* [Work instruction]: Edit the stretch from the start of the items below through the line containing "## v9.0.0-next.2 (2024-02-22)" by changing "dark mode" to "dark theme", leaving everything else unchanged.
--- START ---
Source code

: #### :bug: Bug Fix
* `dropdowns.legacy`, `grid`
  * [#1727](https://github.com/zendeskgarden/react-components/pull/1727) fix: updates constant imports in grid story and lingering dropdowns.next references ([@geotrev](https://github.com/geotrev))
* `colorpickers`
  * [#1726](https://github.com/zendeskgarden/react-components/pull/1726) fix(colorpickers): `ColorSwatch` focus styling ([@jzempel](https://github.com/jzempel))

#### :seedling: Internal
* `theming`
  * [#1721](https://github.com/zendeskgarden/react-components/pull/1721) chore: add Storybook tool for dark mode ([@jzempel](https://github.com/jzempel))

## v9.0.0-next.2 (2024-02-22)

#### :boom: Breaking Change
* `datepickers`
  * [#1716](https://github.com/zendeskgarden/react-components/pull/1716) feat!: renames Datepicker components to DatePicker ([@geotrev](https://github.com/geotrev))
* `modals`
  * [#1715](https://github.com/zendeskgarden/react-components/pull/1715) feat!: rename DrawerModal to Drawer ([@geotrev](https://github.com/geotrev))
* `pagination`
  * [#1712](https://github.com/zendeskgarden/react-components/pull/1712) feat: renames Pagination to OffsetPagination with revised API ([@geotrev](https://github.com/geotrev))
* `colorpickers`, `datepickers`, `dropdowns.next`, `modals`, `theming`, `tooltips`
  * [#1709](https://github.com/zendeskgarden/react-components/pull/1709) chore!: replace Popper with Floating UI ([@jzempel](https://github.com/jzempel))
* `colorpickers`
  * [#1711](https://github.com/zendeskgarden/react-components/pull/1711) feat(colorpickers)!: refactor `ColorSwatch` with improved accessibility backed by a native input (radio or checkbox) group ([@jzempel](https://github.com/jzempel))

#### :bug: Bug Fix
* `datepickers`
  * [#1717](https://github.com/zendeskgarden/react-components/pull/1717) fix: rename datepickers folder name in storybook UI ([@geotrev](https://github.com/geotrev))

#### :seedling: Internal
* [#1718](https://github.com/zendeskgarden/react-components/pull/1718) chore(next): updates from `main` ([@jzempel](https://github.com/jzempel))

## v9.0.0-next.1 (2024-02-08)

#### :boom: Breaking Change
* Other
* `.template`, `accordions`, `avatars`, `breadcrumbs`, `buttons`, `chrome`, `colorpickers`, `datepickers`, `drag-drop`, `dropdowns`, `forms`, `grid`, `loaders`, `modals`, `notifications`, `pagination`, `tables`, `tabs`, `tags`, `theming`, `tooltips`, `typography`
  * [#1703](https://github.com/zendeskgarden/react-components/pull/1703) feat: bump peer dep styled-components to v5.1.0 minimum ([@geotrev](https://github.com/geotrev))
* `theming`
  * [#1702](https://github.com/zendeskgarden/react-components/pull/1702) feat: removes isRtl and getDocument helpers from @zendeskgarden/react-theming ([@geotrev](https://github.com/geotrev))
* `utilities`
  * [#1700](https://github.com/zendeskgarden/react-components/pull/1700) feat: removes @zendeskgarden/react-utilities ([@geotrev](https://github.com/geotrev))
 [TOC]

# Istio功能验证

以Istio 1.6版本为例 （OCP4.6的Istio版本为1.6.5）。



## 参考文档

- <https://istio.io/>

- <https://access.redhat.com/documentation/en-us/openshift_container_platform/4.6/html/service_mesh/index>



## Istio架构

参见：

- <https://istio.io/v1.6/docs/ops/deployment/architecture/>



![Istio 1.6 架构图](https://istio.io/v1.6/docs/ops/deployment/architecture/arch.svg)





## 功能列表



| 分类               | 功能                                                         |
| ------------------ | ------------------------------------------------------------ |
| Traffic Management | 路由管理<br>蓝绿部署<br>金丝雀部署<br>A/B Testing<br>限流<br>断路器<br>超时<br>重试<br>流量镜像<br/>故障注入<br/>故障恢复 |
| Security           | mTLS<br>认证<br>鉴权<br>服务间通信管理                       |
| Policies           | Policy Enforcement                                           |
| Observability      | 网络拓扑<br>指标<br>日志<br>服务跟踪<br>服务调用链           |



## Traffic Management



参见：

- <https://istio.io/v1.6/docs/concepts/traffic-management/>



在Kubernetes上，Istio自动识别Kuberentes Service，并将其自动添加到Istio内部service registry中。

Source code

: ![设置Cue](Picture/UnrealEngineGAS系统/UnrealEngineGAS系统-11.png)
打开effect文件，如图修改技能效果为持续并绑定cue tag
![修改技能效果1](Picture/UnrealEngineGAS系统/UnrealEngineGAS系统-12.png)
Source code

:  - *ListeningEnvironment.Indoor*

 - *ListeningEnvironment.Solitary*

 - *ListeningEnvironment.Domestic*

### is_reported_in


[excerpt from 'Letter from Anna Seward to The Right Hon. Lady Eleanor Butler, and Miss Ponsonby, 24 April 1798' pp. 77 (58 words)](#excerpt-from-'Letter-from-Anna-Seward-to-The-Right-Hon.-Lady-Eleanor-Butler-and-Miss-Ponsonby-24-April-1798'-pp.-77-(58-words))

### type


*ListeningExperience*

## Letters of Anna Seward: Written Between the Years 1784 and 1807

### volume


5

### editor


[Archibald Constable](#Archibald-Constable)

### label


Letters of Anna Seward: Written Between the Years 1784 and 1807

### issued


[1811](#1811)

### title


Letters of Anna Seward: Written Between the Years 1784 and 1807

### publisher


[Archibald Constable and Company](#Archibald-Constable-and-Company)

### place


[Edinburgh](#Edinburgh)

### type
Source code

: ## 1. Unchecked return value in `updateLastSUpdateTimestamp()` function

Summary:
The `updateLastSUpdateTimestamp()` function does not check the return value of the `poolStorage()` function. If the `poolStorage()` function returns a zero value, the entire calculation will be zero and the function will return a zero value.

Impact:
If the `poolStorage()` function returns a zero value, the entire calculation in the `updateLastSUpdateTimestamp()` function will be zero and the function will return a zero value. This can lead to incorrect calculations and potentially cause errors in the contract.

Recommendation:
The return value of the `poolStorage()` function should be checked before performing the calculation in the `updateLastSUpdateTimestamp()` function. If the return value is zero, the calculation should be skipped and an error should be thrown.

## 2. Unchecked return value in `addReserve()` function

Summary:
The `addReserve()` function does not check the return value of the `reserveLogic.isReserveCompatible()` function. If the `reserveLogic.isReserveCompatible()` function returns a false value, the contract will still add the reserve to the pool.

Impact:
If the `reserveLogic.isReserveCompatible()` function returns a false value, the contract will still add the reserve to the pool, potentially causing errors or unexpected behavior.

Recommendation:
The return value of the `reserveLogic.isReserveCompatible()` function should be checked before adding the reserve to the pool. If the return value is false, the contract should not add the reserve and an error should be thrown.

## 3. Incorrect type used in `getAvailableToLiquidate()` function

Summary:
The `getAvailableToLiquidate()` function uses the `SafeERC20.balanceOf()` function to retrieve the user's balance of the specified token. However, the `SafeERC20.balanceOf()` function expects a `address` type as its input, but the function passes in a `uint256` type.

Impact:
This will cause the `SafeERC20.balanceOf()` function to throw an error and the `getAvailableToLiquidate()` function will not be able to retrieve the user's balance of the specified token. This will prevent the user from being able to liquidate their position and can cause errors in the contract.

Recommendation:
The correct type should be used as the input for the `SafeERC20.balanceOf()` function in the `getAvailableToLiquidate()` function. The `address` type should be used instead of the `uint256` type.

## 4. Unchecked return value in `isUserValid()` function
--- END ---
* [Response to this exercise]:
Source code

: #### :bug: Bug Fix
* `dropdowns.legacy`, `grid`
  * [#1727](https://github.com/zendeskgarden/react-components/pull/1727) fix: updates constant imports in grid story and lingering dropdowns.next references ([@geotrev](https://github.com/geotrev))
* `colorpickers`
  * [#1726](https://github.com/zendeskgarden/react-components/pull/1726) fix(colorpickers): `ColorSwatch` focus styling ([@jzempel](https://github.com/jzempel))

#### :seedling: Internal
* `theming`
  * [#1721](https://github.com/zendeskgarden/react-components/pull/1721) chore: add Storybook tool for dark theme ([@jzempel](https://github.com/jzempel))

## v9.0.0-next.2 (2024-02-22)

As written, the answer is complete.